Menurutnya, identitas pasien, waktu kedatangan, serta bentuk pelayanan yang diterima menjadi informasi penting agar laporan masyarakat dapat ditindaklanjuti secara konkret.

"Jangan hanya menyampaikan keluhan. Kalau ada persoalan, sampaikan datanya supaya kita bisa ditindaklanjuti dan meminta penjelasan kepada pihak terkait," ujarnya.

Selain pelayanan kesehatan, Hendra juga menegaskan komitmennya memperjuangkan berbagai kebutuhan masyarakat Medan Utara. Pendidikan bagi keluarga kurang mampu, pelayanan publik, serta peningkatan kesejahteraan masyarakat, juga menjadi persoalan yang perlu mendapat perhatian serius pemerintah.
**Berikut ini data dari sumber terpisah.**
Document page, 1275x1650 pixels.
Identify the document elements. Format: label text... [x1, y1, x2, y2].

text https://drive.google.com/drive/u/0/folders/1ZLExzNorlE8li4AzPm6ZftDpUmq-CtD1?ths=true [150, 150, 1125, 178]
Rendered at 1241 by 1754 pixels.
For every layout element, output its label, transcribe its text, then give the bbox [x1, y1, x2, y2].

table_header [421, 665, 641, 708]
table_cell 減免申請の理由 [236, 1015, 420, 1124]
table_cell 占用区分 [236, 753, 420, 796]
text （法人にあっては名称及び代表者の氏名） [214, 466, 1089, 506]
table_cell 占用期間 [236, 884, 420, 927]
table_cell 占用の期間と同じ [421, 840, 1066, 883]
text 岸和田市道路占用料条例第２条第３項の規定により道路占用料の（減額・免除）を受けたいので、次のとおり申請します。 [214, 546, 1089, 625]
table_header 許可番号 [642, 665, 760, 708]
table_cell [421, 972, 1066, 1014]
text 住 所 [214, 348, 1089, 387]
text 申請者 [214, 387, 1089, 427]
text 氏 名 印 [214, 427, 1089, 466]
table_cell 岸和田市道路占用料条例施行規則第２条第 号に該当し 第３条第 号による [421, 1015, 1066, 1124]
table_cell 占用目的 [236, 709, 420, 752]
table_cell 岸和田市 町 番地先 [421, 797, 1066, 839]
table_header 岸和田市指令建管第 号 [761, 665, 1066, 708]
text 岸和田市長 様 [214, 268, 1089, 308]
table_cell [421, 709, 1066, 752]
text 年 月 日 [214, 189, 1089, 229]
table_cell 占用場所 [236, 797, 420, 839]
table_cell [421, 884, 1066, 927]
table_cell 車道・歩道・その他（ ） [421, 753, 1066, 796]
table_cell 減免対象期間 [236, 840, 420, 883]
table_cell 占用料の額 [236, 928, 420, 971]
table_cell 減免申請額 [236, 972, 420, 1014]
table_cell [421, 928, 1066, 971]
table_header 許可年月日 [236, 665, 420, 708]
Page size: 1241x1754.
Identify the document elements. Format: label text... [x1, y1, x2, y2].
Dalam sosialisasi tersebut, sejumlah warga turut menyampaikan aspirasi. Ida, warga Lingkungan 27, mengungkapkan masih terdapat warga yang belum memiliki KTP dan KK. Ia juga menyampaikan keluhan terkait pengalaman masyarakat dalam memperoleh pelayanan kesehatan.

Sementara Fara menceritakan pengalamannya ketika membawa anaknya ke RS. Bachtiar Djafar. Menurutnya, anak tersebut sempat mendapatkan infus separuh botol sebelum kemudian diminta pulang.

Menanggapi seluruh aspirasi tersebut, Hendra memastikan berbagai keluhan warga akan menjadi bahan untuk ditindaklanjuti sesuai kewenangan DPRD Kota Medan. Ia berharap Perda Kota Medan Nomor 4 Tahun 2012 tidak hanya menjadi aturan di atas kertas, tetapi benar-benar dirasakan manfaatnya oleh masyarakat.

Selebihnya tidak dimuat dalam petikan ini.